- Tujuan a -
Pada catatan, dari baris yang memuat "common name: Black-crowned night heron" sampai baris yang memuat "genus: Elkalyce", ganti "order" menjadi "ordo". Tulis ulang baris-baris itu saja tanpa mengubah hal lain.

- Teks bacaan -
══════

Mungkin karena itu pulalah saya terkadang tidak terlalu memusingkan brand dari sepeda dan gear yang saya gunakan, selama saya merasa nyaman maka itulah yang saya gunakan, brand hanyalah sekedar penjamin atas quality dari produk yang mereka buat, dan sepeda hanyalah salah satu dari sekian banyak alat transportasi yang saya pilih untuk bertualang, sehingga saya tidak akan memaksakan diri untuk selalu mengambil foto saya dengan sepeda di suatu lokasi yang terlihat “keren”, dengan pertimbangan jika hal tersebut nantinya akan merusak atau mencemari lingkungan yang ada (aliran air, bebatuan air terjun, dan lainnya), alam terlalu berharga dan baik untuk dirusak demi sebuah foto yang dipaksakan supaya terlihat “keren” dimata orang, karena intinya sayalah yang menikmati semua perjalanan ini secara langsung :)

══════

- Data mentah -
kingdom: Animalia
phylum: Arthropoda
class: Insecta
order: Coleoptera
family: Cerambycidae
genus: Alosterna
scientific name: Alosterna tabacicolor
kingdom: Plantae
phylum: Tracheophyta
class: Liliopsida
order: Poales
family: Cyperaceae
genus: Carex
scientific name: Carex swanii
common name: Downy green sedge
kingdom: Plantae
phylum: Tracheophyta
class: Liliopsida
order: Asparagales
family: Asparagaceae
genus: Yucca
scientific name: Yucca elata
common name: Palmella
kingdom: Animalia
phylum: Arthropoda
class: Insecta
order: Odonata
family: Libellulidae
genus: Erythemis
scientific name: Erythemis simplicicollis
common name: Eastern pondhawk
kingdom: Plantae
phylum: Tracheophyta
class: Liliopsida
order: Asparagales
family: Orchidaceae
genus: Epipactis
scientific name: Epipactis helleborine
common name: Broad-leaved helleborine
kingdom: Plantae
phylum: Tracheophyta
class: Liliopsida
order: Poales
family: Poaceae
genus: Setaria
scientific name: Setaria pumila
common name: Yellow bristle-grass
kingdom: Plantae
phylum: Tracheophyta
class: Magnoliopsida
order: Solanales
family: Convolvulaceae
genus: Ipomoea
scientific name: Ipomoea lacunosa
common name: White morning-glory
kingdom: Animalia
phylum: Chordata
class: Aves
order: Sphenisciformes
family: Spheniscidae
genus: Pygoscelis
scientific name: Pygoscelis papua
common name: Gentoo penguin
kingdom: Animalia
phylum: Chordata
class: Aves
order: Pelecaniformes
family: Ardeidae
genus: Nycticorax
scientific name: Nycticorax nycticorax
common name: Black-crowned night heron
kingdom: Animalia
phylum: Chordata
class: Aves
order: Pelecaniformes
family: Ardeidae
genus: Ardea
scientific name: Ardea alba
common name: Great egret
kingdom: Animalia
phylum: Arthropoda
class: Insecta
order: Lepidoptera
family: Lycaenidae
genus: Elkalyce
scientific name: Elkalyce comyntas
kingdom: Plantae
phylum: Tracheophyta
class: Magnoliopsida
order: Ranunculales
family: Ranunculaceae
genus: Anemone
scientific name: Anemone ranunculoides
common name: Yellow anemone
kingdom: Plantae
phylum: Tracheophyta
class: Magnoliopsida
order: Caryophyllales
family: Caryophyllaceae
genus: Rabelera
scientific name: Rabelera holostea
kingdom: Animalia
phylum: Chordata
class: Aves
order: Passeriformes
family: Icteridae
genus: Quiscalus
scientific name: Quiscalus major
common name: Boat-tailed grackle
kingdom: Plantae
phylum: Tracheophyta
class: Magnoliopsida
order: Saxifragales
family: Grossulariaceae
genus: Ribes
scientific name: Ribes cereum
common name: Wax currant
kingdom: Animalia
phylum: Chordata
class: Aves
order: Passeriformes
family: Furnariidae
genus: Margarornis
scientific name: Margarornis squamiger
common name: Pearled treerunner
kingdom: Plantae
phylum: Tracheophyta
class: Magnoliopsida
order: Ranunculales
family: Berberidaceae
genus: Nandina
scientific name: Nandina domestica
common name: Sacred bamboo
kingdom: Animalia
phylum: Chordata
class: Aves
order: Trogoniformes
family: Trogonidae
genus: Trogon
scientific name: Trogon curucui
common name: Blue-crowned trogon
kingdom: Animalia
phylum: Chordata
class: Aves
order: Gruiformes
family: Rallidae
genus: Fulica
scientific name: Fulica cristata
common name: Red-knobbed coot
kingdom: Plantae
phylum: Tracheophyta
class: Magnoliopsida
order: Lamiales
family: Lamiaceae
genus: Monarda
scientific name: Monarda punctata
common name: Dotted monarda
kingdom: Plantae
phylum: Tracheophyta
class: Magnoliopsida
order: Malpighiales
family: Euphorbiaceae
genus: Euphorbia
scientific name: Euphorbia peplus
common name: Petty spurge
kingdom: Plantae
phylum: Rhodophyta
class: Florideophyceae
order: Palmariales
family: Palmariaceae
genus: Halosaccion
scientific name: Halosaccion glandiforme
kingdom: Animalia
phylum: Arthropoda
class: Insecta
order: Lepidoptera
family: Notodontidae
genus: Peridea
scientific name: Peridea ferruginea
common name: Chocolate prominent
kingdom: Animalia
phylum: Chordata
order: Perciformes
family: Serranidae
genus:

══════

- Tujuan b -
Salin kembali seluruh teks bacaan tanpa mengubah satu kata pun.

- Jawaban tertulis a -
common name: Black-crowned night heron
kingdom: Animalia
phylum: Chordata
class: Aves
ordo: Pelecaniformes
family: Ardeidae
genus: Ardea
scientific name: Ardea alba
common name: Great egret
kingdom: Animalia
phylum: Arthropoda
class: Insecta
ordo: Lepidoptera
family: Lycaenidae
genus: Elkalyce

- Jawaban tertulis b -
Mungkin karena itu pulalah saya terkadang tidak terlalu memusingkan brand dari sepeda dan gear yang saya gunakan, selama saya merasa nyaman maka itulah yang saya gunakan, brand hanyalah sekedar penjamin atas quality dari produk yang mereka buat, dan sepeda hanyalah salah satu dari sekian banyak alat transportasi yang saya pilih untuk bertualang, sehingga saya tidak akan memaksakan diri untuk selalu mengambil foto saya dengan sepeda di suatu lokasi yang terlihat “keren”, dengan pertimbangan jika hal tersebut nantinya akan merusak atau mencemari lingkungan yang ada (aliran air, bebatuan air terjun, dan lainnya), alam terlalu berharga dan baik untuk dirusak demi sebuah foto yang dipaksakan supaya terlihat “keren” dimata orang, karena intinya sayalah yang menikmati semua perjalanan ini secara langsung :)